**Work task**
Write out the entries below exactly as they stand. Skip every image.

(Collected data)
_ _ _ _ _

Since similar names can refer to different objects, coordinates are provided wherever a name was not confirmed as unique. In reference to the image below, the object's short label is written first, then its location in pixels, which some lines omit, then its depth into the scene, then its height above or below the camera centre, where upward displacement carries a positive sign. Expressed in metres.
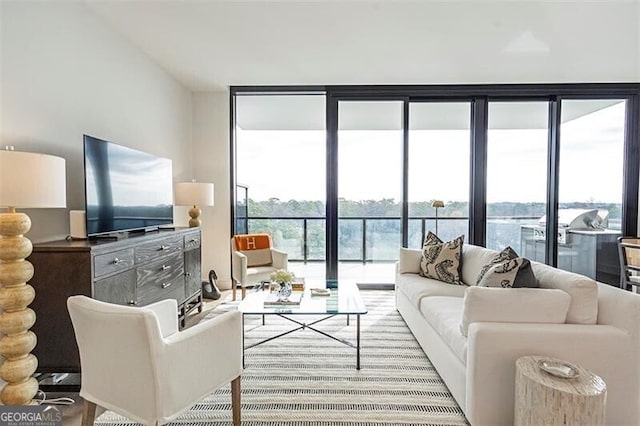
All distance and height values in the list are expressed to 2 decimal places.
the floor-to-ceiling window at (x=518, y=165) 4.64 +0.57
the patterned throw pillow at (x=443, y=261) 3.24 -0.51
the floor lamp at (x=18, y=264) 1.67 -0.29
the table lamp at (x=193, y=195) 3.83 +0.13
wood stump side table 1.44 -0.81
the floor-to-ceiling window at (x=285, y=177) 5.22 +0.45
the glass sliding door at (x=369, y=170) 4.70 +0.50
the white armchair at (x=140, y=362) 1.43 -0.68
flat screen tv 2.43 +0.15
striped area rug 1.93 -1.15
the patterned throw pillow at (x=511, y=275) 2.04 -0.41
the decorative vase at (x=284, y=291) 2.75 -0.68
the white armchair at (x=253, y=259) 4.02 -0.64
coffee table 2.46 -0.74
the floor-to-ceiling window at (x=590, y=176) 4.54 +0.42
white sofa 1.72 -0.67
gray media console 2.04 -0.47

_ _ _ _ _

**Result of the exercise**
Since similar names can refer to different objects, coordinates are provided wherever a name was not confirmed as unique. In reference to the image below, the object's short label is written first, then its location in pixels, which some lines omit, then its depth into the scene, then its height above or below the camera centre, where upward displacement carries a positive sign. Expressed in metres.
All distance and height values in the list are expressed to 2 decimal places.
the floor-to-ceiling window at (x=518, y=165) 4.64 +0.57
the patterned throw pillow at (x=443, y=261) 3.24 -0.51
the floor lamp at (x=18, y=264) 1.67 -0.29
the table lamp at (x=193, y=195) 3.83 +0.13
wood stump side table 1.44 -0.81
the floor-to-ceiling window at (x=285, y=177) 5.22 +0.45
the glass sliding door at (x=369, y=170) 4.70 +0.50
the white armchair at (x=140, y=362) 1.43 -0.68
flat screen tv 2.43 +0.15
striped area rug 1.93 -1.15
the patterned throw pillow at (x=511, y=275) 2.04 -0.41
the decorative vase at (x=284, y=291) 2.75 -0.68
the white armchair at (x=253, y=259) 4.02 -0.64
coffee table 2.46 -0.74
the floor-to-ceiling window at (x=590, y=176) 4.54 +0.42
white sofa 1.72 -0.67
gray media console 2.04 -0.47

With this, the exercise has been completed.